Did alot of pool rides this weekend......made zero tips and zero ratings

Make good tips and ratings on X....my rating is 4.90
but pool is definitely killing me and everybody is using it now since uber is pushing it on the rider app


----------



## Bozzy (Jan 14, 2018)

luckytown said:


> but pool is definitely killing me and everybody is using it now since uber is pushing it on the rider app


Simple fix - ignore pool requests.


----------



## RedANT (Aug 9, 2016)

LOL @ taking pool requests, especially after you realize that it's a earnings and ratings killer. Ignore those pings and leave them for the other ants.


----------



## luckytown (Feb 11, 2016)

Bozzy said:


> Simple fix - ignore pool requests.


I made some decent fares with long distance....but my point is that no one tips and rates on pool...


----------



## RedANT (Aug 9, 2016)

You're right in that nobody tips, but people definitely rate us.

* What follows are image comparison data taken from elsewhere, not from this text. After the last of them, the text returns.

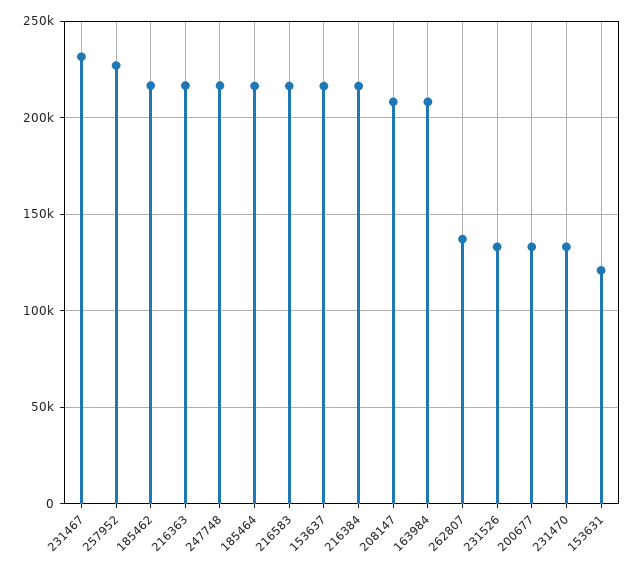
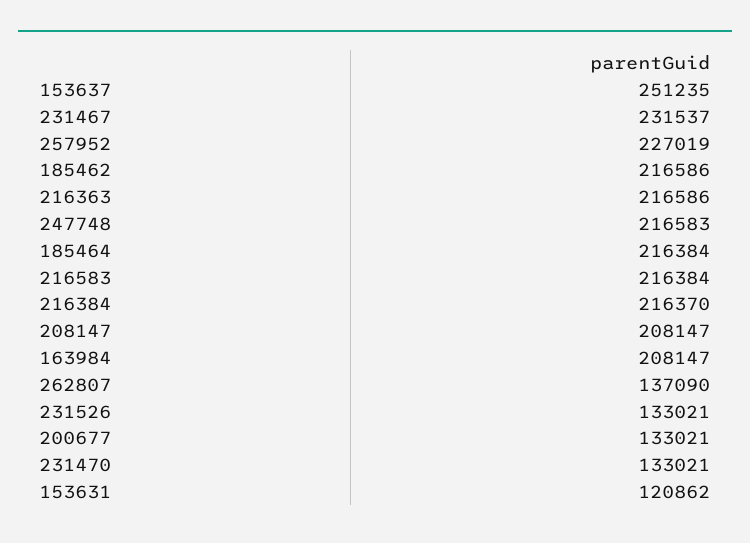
  {
    "231467": 231537,
    "257952": 227019,
    "185462": 216586,
    "216363": 216586,
    "247748": 216583,
    "185464": 216384,
    "216583": 216384,
-   "153637": 215000,
+   "153637": 251235,
    "216384": 216370,
    "208147": 208147,
    "163984": 208147,
    "262807": 137090,
    "231526": 133021,
    "200677": 133021,
    "231470": 133021,
    "153631": 120862
  }

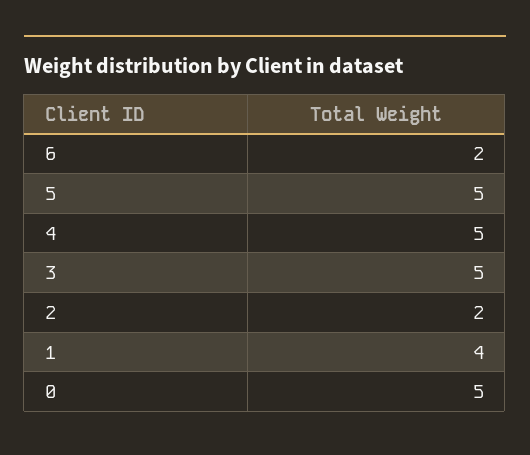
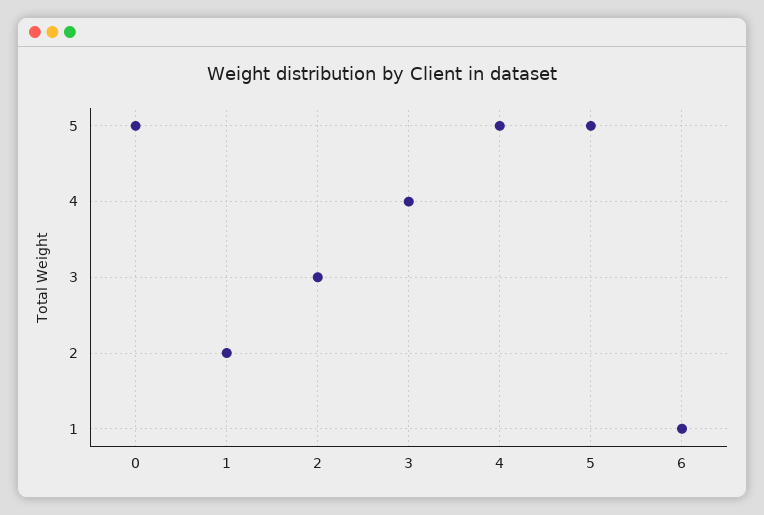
  {
-   "6": 2,
+   "6": 1,
    "5": 5,
    "4": 5,
-   "3": 5,
+   "3": 4,
-   "2": 2,
+   "2": 3,
-   "1": 4,
+   "1": 2,
    "0": 5
  }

Every time they have a problem with other pax, or when you can't take them thru the drive thru, or whenever you adhere to any of the pool restrictions they will definitely take their frustration out on your rating. 90% of my worst ratings were when I did pool. It's not worth it.


----------



## Rickshaw (Jun 30, 2017)

RedANT said:


> You're right in that nobody tips, but people definitely rate us. Every time they have a problem with other pax, or when you can't take them thru the drive thru, or whenever you adhere to any of the pool restrictions they will definitely take their frustration out on your rating. 90% of my worst ratings were when I did pool. It's not worth it.


Exactly!


----------



## Julescase (Mar 29, 2017)

luckytown said:


> Did alot of pool rides this weekend......made zero tips and zero ratings
> 
> Make good tips and ratings on X....my rating is 4.90
> but pool is definitely killing me and everybody is using it now since uber is pushing it on the rider app


I know some drivers have no choice but to accept Pool requests, but unfortunately Pool will continue to be ordered if drivers keep accepting them.

The idea of two or three or four strangers sitting together in my vehicle is so uncomfortable and discerning. I admit I've done a few Pool trips, out of desperation and/or greediness, but I'd be elated if Pool was ended tomorrow. The pax who can't afford X shouldn't be taking Uber as it is; they need to become familiar with their city's public transportation system and start using it ASAP. Cheap rides, no reason to tip, and they can leave their house 2 hours earlier to account for the 20 additional stops their bus will need to make.

Bye Felicia!


----------



## NomorePOOL (Mar 6, 2018)

Message Uber. Ask them to block u from pool rides. I still get x rides but no pool


----------